Retype word for word the lines of the data below, from the first to the one bearing "Document page, 2001x1125 pixels.", with that one included.

## [Records supplied]

● ● ● ● ●

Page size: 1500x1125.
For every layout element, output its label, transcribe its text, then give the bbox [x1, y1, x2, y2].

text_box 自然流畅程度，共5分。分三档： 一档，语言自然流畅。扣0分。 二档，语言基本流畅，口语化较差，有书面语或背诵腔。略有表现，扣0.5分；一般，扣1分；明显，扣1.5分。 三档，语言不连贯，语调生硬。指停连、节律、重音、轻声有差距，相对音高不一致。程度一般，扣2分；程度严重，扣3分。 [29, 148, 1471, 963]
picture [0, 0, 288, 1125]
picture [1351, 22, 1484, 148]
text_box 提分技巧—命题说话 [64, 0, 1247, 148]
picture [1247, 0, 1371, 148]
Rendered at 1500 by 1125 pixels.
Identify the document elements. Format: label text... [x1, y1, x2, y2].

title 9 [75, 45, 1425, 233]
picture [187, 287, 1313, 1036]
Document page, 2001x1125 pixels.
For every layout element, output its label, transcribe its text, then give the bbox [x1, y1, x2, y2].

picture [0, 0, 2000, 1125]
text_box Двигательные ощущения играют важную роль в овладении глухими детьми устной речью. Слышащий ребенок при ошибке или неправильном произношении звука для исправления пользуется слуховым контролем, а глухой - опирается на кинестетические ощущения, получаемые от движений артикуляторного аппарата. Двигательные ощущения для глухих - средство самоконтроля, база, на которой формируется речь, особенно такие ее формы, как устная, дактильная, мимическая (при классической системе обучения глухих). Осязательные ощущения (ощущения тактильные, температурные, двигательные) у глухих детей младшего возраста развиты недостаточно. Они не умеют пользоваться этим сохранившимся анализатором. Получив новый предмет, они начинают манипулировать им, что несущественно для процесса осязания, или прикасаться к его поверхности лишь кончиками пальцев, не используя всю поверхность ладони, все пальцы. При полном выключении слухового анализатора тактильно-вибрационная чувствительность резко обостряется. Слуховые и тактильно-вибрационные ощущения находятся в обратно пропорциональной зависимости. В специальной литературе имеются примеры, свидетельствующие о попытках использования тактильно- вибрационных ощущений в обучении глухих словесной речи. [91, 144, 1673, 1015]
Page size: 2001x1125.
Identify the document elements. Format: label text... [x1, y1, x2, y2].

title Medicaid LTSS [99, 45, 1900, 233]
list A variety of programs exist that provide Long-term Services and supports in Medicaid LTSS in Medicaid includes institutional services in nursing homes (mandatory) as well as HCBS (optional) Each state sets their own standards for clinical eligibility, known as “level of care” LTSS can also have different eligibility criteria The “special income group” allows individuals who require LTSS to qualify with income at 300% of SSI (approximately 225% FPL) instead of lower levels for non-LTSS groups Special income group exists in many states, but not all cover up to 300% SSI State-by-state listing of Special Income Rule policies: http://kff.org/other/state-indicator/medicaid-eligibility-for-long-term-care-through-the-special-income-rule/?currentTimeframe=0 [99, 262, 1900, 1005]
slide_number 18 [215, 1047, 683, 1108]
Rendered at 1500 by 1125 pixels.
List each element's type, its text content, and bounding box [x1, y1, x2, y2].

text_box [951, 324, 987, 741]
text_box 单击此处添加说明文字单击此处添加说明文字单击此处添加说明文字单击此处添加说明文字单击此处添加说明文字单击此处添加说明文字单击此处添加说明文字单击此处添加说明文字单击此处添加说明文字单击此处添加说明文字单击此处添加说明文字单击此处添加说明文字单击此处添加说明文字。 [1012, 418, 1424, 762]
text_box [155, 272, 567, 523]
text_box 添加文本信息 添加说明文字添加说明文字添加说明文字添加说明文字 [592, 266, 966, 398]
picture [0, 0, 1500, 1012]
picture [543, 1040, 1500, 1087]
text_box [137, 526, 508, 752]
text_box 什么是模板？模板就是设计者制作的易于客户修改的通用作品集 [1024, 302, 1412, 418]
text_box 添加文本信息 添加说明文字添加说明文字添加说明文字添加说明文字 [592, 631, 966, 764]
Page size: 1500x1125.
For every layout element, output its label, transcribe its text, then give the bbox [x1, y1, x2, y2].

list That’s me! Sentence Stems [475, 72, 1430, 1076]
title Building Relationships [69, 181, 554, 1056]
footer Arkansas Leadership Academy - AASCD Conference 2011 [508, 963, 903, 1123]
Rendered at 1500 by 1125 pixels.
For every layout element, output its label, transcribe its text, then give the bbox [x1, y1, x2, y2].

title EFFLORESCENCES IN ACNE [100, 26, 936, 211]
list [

● ● ● ● ●

## [Expected output]
Page size: 1500x1125.
For every layout element, output its label, transcribe its text, then give the bbox [x1, y1, x2, y2].

text_box 自然流畅程度，共5分。分三档： 一档，语言自然流畅。扣0分。 二档，语言基本流畅，口语化较差，有书面语或背诵腔。略有表现，扣0.5分；一般，扣1分；明显，扣1.5分。 三档，语言不连贯，语调生硬。指停连、节律、重音、轻声有差距，相对音高不一致。程度一般，扣2分；程度严重，扣3分。 [29, 148, 1471, 963]
picture [0, 0, 288, 1125]
picture [1351, 22, 1484, 148]
text_box 提分技巧—命题说话 [64, 0, 1247, 148]
picture [1247, 0, 1371, 148]
Rendered at 1500 by 1125 pixels.
Identify the document elements. Format: label text... [x1, y1, x2, y2].

title 9 [75, 45, 1425, 233]
picture [187, 287, 1313, 1036]
Document page, 2001x1125 pixels.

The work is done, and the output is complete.